Почему? Пилоты дронов делают нечто ужасающее и завораживающее, они, можно сказать, убивают жертв с близкого расстояния, используя видеотехнологии поразительного качества. Вот она, персонифицированная цель, а невидимый глазу дрон кружит над ее домом неделями – наблюдая, как бы «выжидая» общего собрания всех «целей» в одном месте. Пилот будто участвует в жизни «цели», смотрит, как та приходит и уходит, засыпает после обеда на террасе, играет с детьми. А потом раздается приказ «Огонь!», и нужно выпустить «хелфаер»[516]
, который полетит в нужное место со сверхзвуковой скоростью.Вот как описывает один из пилотов свое первое «убийство» – жертвами стали три афганца, находившиеся под наблюдением, которое велось с базы в Неваде. Ракета попала в цель, и пилот смотрит «на итоги» сквозь окуляр инфракрасной камеры, которая передает тепловые сигнатуры[517]
:Дым рассеялся, и я увидел воронку и останки двух людей вокруг. И еще одного, у него оторвана нога выше колена. Он держался за нее, катался по земле, кровь хлестала, и все вокруг становилось горячим от нее. Его кровь горячая. Кровь выливается на землю, собирается в лужи; лужи быстро остывают. Он долго умирал. Я просто смотрел. Я смотрел, пока на экране он не стал одного цвета с землей, на которой лежал{985}
.Но на этом все не заканчивается. Пилоты должны продолжать наблюдение, выяснять, кто придет за телами, кто появится на похоронах, – чтобы быть готовыми, возможно, к следующему удару. Бывает, что пилот видит, как американская военная колонна приближается к заминированному участку дороги, и никак не может предупредить своих братьев по оружию; бывает, пилот наблюдает, как бойцы сил сопротивления казнят мирных жителей, умоляющих о пощаде.

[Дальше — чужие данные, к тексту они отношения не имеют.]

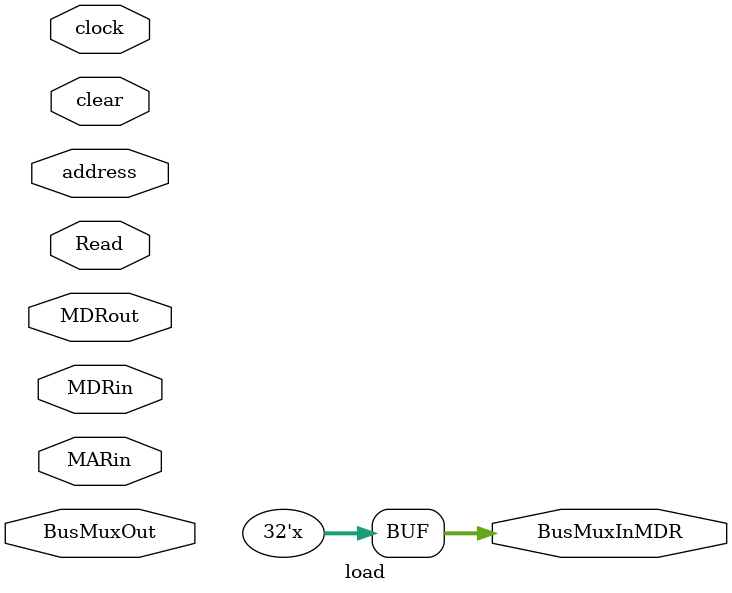
<source format=v>
module load (
    input clock, clear,
    input MARin, MDRin, MDRout, Read,
    input [8:0] address,  // Memory address
    input [31:0] BusMuxOut, // Value on BusMuxOut
    output reg [31:0] BusMuxInMDR // Output from MDR to Bus
);

    reg [2:0] state;

    parameter T0 = 3'b000, T1 = 3'b001, T2 = 3'b010, T3 = 3'b011, T4 = 3'b100;

    always @ (posedge clock or posedge clear) begin
        if (clear)
            state <= T0;
        else begin 
            case (state)
                T0: state <= T1;
                T1: state <= T2;
                T2: state <= T3;
                T3: state <= T4;
                T4: state <= T0;
            endcase
        end
    end 

    always @(state) begin
		case (state)
			T0: begin
				MARin = 1;
				BusMuxOut = address; //load the address into the MAR
			end
			T1: begin
				Read = 1; //starting the memory read
			end

			T2: begin
				MDRin = 1; //storing the RAM output into the MDR
			end

			T3: begin
				MDRout = 1; //placing the MDR data onto the bus
			end

            T4: begin
                BusMuxInMDR = BusMuxOut;
            end
		endcase
	end

endmodule


</source>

Тому пилоту исполнился 21 год, когда он уничтожил противника впервые; со временем на его счету оказалось 1626 ликвидаций с участием дронов[518]

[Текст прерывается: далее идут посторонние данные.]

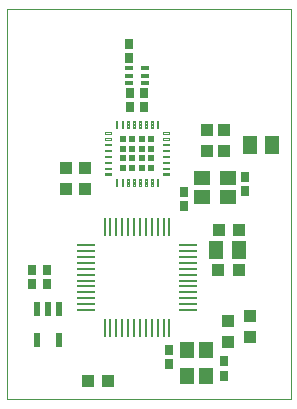
<source format=gtp>
G75*
G70*
%OFA0B0*%
%FSLAX24Y24*%
%IPPOS*%
%LPD*%
%AMOC8*
5,1,8,0,0,1.08239X$1,22.5*
%
%ADD10C,0.0000*%
%ADD11R,0.0591X0.0098*%
%ADD12R,0.0098X0.0591*%
%ADD13C,0.0049*%
%ADD14R,0.0236X0.0236*%
%ADD15R,0.0276X0.0118*%
%ADD16R,0.0551X0.0472*%
%ADD17R,0.0472X0.0551*%
%ADD18R,0.0291X0.0364*%
%ADD19R,0.0425X0.0413*%
%ADD20R,0.0217X0.0472*%
%ADD21R,0.0276X0.0354*%
%ADD22R,0.0413X0.0425*%
%ADD23R,0.0512X0.0630*%
%ADD24R,0.0512X0.0591*%
D10*
X000505Y000937D02*
X000505Y013930D01*
X009954Y013930D01*
X009954Y000937D01*
X000505Y000937D01*
D11*
X003143Y003910D03*
X003143Y004107D03*
X003143Y004304D03*
X003143Y004500D03*
X003143Y004697D03*
X003143Y004894D03*
X003143Y005091D03*
X003143Y005288D03*
X003143Y005485D03*
X003143Y005681D03*
X003143Y005878D03*
X003143Y006075D03*
X006529Y006075D03*
X006529Y005878D03*
X006529Y005681D03*
X006529Y005485D03*
X006529Y005288D03*
X006529Y005091D03*
X006529Y004894D03*
X006529Y004697D03*
X006529Y004500D03*
X006529Y004304D03*
X006529Y004107D03*
X006529Y003910D03*
D12*
X005918Y003300D03*
X005722Y003300D03*
X005525Y003300D03*
X005328Y003300D03*
X005131Y003300D03*
X004934Y003300D03*
X004737Y003300D03*
X004540Y003300D03*
X004344Y003300D03*
X004147Y003300D03*
X003950Y003300D03*
X003753Y003300D03*
X003753Y006685D03*
X003950Y006685D03*
X004147Y006685D03*
X004344Y006685D03*
X004540Y006685D03*
X004737Y006685D03*
X004934Y006685D03*
X005131Y006685D03*
X005328Y006685D03*
X005525Y006685D03*
X005722Y006685D03*
X005918Y006685D03*
D13*
X005550Y008048D02*
X005500Y008048D01*
X005500Y008276D01*
X005550Y008276D01*
X005550Y008048D01*
X005550Y008096D02*
X005500Y008096D01*
X005500Y008144D02*
X005550Y008144D01*
X005550Y008192D02*
X005500Y008192D01*
X005500Y008240D02*
X005550Y008240D01*
X005686Y008412D02*
X005686Y008462D01*
X005914Y008462D01*
X005914Y008412D01*
X005686Y008412D01*
X005686Y008460D02*
X005914Y008460D01*
X005686Y008609D02*
X005686Y008659D01*
X005914Y008659D01*
X005914Y008609D01*
X005686Y008609D01*
X005686Y008657D02*
X005914Y008657D01*
X005686Y008806D02*
X005686Y008856D01*
X005914Y008856D01*
X005914Y008806D01*
X005686Y008806D01*
X005686Y008854D02*
X005914Y008854D01*
X005686Y009003D02*
X005686Y009053D01*
X005914Y009053D01*
X005914Y009003D01*
X005686Y009003D01*
X005686Y009051D02*
X005914Y009051D01*
X005686Y009200D02*
X005686Y009250D01*
X005914Y009250D01*
X005914Y009200D01*
X005686Y009200D01*
X005686Y009248D02*
X005914Y009248D01*
X005686Y009397D02*
X005686Y009447D01*
X005914Y009447D01*
X005914Y009397D01*
X005686Y009397D01*
X005686Y009445D02*
X005914Y009445D01*
X005686Y009594D02*
X005686Y009644D01*
X005914Y009644D01*
X005914Y009594D01*
X005686Y009594D01*
X005686Y009642D02*
X005914Y009642D01*
X005686Y009790D02*
X005686Y009840D01*
X005914Y009840D01*
X005914Y009790D01*
X005686Y009790D01*
X005686Y009838D02*
X005914Y009838D01*
X005550Y009977D02*
X005500Y009977D01*
X005500Y010205D01*
X005550Y010205D01*
X005550Y009977D01*
X005550Y010025D02*
X005500Y010025D01*
X005500Y010073D02*
X005550Y010073D01*
X005550Y010121D02*
X005500Y010121D01*
X005500Y010169D02*
X005550Y010169D01*
X005353Y009977D02*
X005303Y009977D01*
X005303Y010205D01*
X005353Y010205D01*
X005353Y009977D01*
X005353Y010025D02*
X005303Y010025D01*
X005303Y010073D02*
X005353Y010073D01*
X005353Y010121D02*
X005303Y010121D01*
X005303Y010169D02*
X005353Y010169D01*
X005156Y009977D02*
X005106Y009977D01*
X005106Y010205D01*
X005156Y010205D01*
X005156Y009977D01*
X005156Y010025D02*
X005106Y010025D01*
X005106Y010073D02*
X005156Y010073D01*
X005156Y010121D02*
X005106Y010121D01*
X005106Y010169D02*
X005156Y010169D01*
X004959Y009977D02*
X004909Y009977D01*
X004909Y010205D01*
X004959Y010205D01*
X004959Y009977D01*
X004959Y010025D02*
X004909Y010025D01*
X004909Y010073D02*
X004959Y010073D01*
X004959Y010121D02*
X004909Y010121D01*
X004909Y010169D02*
X004959Y010169D01*
X004762Y009977D02*
X004712Y009977D01*
X004712Y010205D01*
X004762Y010205D01*
X004762Y009977D01*
X004762Y010025D02*
X004712Y010025D01*
X004712Y010073D02*
X004762Y010073D01*
X004762Y010121D02*
X004712Y010121D01*
X004712Y010169D02*
X004762Y010169D01*
X004565Y009977D02*
X004515Y009977D01*
X004515Y010205D01*
X004565Y010205D01*
X004565Y009977D01*
X004565Y010025D02*
X004515Y010025D01*
X004515Y010073D02*
X004565Y010073D01*
X004565Y010121D02*
X004515Y010121D01*
X004515Y010169D02*
X004565Y010169D01*
X004369Y009977D02*
X004319Y009977D01*
X004319Y010205D01*
X004369Y010205D01*
X004369Y009977D01*
X004369Y010025D02*
X004319Y010025D01*
X004319Y010073D02*
X004369Y010073D01*
X004369Y010121D02*
X004319Y010121D01*
X004319Y010169D02*
X004369Y010169D01*
X004172Y009977D02*
X004122Y009977D01*
X004122Y010205D01*
X004172Y010205D01*
X004172Y009977D01*
X004172Y010025D02*
X004122Y010025D01*
X004122Y010073D02*
X004172Y010073D01*
X004172Y010121D02*
X004122Y010121D01*
X004122Y010169D02*
X004172Y010169D01*
X003757Y009840D02*
X003757Y009790D01*
X003757Y009840D02*
X003985Y009840D01*
X003985Y009790D01*
X003757Y009790D01*
X003757Y009838D02*
X003985Y009838D01*
X003757Y009644D02*
X003757Y009594D01*
X003757Y009644D02*
X003985Y009644D01*
X003985Y009594D01*
X003757Y009594D01*
X003757Y009642D02*
X003985Y009642D01*
X003757Y009447D02*
X003757Y009397D01*
X003757Y009447D02*
X003985Y009447D01*
X003985Y009397D01*
X003757Y009397D01*
X003757Y009445D02*
X003985Y009445D01*
X003757Y009250D02*
X003757Y009200D01*
X003757Y009250D02*
X003985Y009250D01*
X003985Y009200D01*
X003757Y009200D01*
X003757Y009248D02*
X003985Y009248D01*
X003757Y009053D02*
X003757Y009003D01*
X003757Y009053D02*
X003985Y009053D01*
X003985Y009003D01*
X003757Y009003D01*
X003757Y009051D02*
X003985Y009051D01*
X003757Y008856D02*
X003757Y008806D01*
X003757Y008856D02*
X003985Y008856D01*
X003985Y008806D01*
X003757Y008806D01*
X003757Y008854D02*
X003985Y008854D01*
X003757Y008659D02*
X003757Y008609D01*
X003757Y008659D02*
X003985Y008659D01*
X003985Y008609D01*
X003757Y008609D01*
X003757Y008657D02*
X003985Y008657D01*
X003757Y008462D02*
X003757Y008412D01*
X003757Y008462D02*
X003985Y008462D01*
X003985Y008412D01*
X003757Y008412D01*
X003757Y008460D02*
X003985Y008460D01*
X004122Y008048D02*
X004172Y008048D01*
X004122Y008048D02*
X004122Y008276D01*
X004172Y008276D01*
X004172Y008048D01*
X004172Y008096D02*
X004122Y008096D01*
X004122Y008144D02*
X004172Y008144D01*
X004172Y008192D02*
X004122Y008192D01*
X004122Y008240D02*
X004172Y008240D01*
X004319Y008048D02*
X004369Y008048D01*
X004319Y008048D02*
X004319Y008276D01*
X004369Y008276D01*
X004369Y008048D01*
X004369Y008096D02*
X004319Y008096D01*
X004319Y008144D02*
X004369Y008144D01*
X004369Y008192D02*
X004319Y008192D01*
X004319Y008240D02*
X004369Y008240D01*
X004515Y008048D02*
X004565Y008048D01*
X004515Y008048D02*
X004515Y008276D01*
X004565Y008276D01*
X004565Y008048D01*
X004565Y008096D02*
X004515Y008096D01*
X004515Y008144D02*
X004565Y008144D01*
X004565Y008192D02*
X004515Y008192D01*
X004515Y008240D02*
X004565Y008240D01*
X004712Y008048D02*
X004762Y008048D01*
X004712Y008048D02*
X004712Y008276D01*
X004762Y008276D01*
X004762Y008048D01*
X004762Y008096D02*
X004712Y008096D01*
X004712Y008144D02*
X004762Y008144D01*
X004762Y008192D02*
X004712Y008192D01*
X004712Y008240D02*
X004762Y008240D01*
X004909Y008048D02*
X004959Y008048D01*
X004909Y008048D02*
X004909Y008276D01*
X004959Y008276D01*
X004959Y008048D01*
X004959Y008096D02*
X004909Y008096D01*
X004909Y008144D02*
X004959Y008144D01*
X004959Y008192D02*
X004909Y008192D01*
X004909Y008240D02*
X004959Y008240D01*
X005106Y008048D02*
X005156Y008048D01*
X005106Y008048D02*
X005106Y008276D01*
X005156Y008276D01*
X005156Y008048D01*
X005156Y008096D02*
X005106Y008096D01*
X005106Y008144D02*
X005156Y008144D01*
X005156Y008192D02*
X005106Y008192D01*
X005106Y008240D02*
X005156Y008240D01*
X005303Y008048D02*
X005353Y008048D01*
X005303Y008048D02*
X005303Y008276D01*
X005353Y008276D01*
X005353Y008048D01*
X005353Y008096D02*
X005303Y008096D01*
X005303Y008144D02*
X005353Y008144D01*
X005353Y008192D02*
X005303Y008192D01*
X005303Y008240D02*
X005353Y008240D01*
D14*
X005308Y008654D03*
X005308Y008969D03*
X004993Y008969D03*
X004993Y008654D03*
X004678Y008654D03*
X004678Y008969D03*
X004363Y008969D03*
X004363Y008654D03*
X004363Y009284D03*
X004363Y009599D03*
X004678Y009599D03*
X004678Y009284D03*
X004993Y009284D03*
X004993Y009599D03*
X005308Y009599D03*
X005308Y009284D03*
D15*
X005092Y011469D03*
X005092Y011725D03*
X005092Y011981D03*
X004580Y011981D03*
X004580Y011725D03*
X004580Y011469D03*
D16*
X007001Y008300D03*
X007001Y007670D03*
X007867Y007670D03*
X007867Y008300D03*
D17*
X007119Y002591D03*
X006489Y002591D03*
X006489Y001725D03*
X007119Y001725D03*
D18*
X007729Y001725D03*
X007729Y002197D03*
X005918Y002119D03*
X005918Y002591D03*
X006391Y007374D03*
X006391Y007847D03*
X008438Y007867D03*
X008438Y008339D03*
X005072Y010662D03*
X005072Y011134D03*
X004599Y011134D03*
X004599Y010662D03*
X004580Y012315D03*
X004580Y012788D03*
D19*
X007178Y009904D03*
X007729Y009904D03*
X007729Y009215D03*
X007178Y009215D03*
X003103Y008644D03*
X003103Y007955D03*
X002454Y007955D03*
X002454Y008644D03*
X007867Y003546D03*
X007867Y002857D03*
X008615Y003014D03*
X008615Y003703D03*
D20*
X002237Y003949D03*
X001863Y003949D03*
X001489Y003949D03*
X001489Y002926D03*
X002237Y002926D03*
D21*
X001844Y004776D03*
X001844Y005248D03*
X001332Y005248D03*
X001332Y004776D03*
D22*
X003192Y001548D03*
X003881Y001548D03*
X007542Y005229D03*
X008231Y005229D03*
X008251Y006587D03*
X007562Y006587D03*
D23*
X007454Y005918D03*
X008241Y005918D03*
D24*
X008596Y009402D03*
X009344Y009402D03*
M02*

</source>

. Никакой личной опасности, просто всевидящее око в небе. Тем не менее этот пилот и многие его коллеги страдают от разрушительных симптомов боевого ПТСР.Если мы прочитаем книгу Гроссмана, то легко объясним данное явление. Самую глубокую психологическую травму получают не из-за ужаса перед смертью. Причина ее – необходимость убить конкретного человека с близкой дистанции, причем сначала многое узнать о человеке, как бы «познакомиться» с ним, наблюдая его жизнь неделями… А потом сровнять его с землей, с цветом земли на экране тепловизора. Гроссман приводит сведения о том, что в среде моряков и врачей редко случались психические срывы, хотя опасность для жизни у них была не меньшей, чем у пехотинцев, – но убивали они не лично и не конкретных людей (если вообще убивали).
На занятиях по военной подготовке солдат учат преодолевать психологический протест против убийства, и Гроссман отмечает, что обучение становится все более эффективным: курсанты теперь не упражняются в меткости, а вместо этого их тренируют стрелять на скорость в мишень, движущуюся в их направлении, – тогда ответные выстрелы становятся рефлективными. Во время Корейской войны стреляли 55 % американских солдат; в ходе Вьетнамской кампании – уже 90 %. А ведь все это происходило еще до развития десенсибилизирующих видеоигр с жестокостями и насилием.
Может быть, в будущем нам предстоят какие-то совсем другие виды войн. Может быть, дроны сами будут решать, когда им стрелять. Может быть, оружие каким-то автономным образом станет само устраивать свои сражения, или это будет борьба компьютеров и победа останется за той стороной, которая эффективнее поразит компьютеры противника. Но пока мы смотрим в лицо тем, кого собираемся убить, естественный глубинный запрет на убийство остается важнейшим фактором.
Возможности
Что только люди не изучают! Можно быть кониологом или калиологом, т. е., соответственно, изучать пыль или птичьи гнезда. Существуют батологи и бронтологи: их объекты – ежевика и грозы; встречаются вексиллологи и зигологи, первые все знают о флагах, а вторые – о методах скрепления всего на свете. И так далее, и тому подобное: одонтология и одонатология, фенология и фонология, парапсихология и паразитология. Ринолог и нозолог полюбили друг друга и родили ребеночка, который стал ринонозологом и изучает классификацию болезней носа.
Все вышенаписанное предполагает существование «миролога», который бы исследовал влияние торговли, демографии, религии, межгрупповых контактов, прощения и тому подобного на способность людей жить в мире. Интеллектуальный вызов, который потенциально принес бы пользу людям.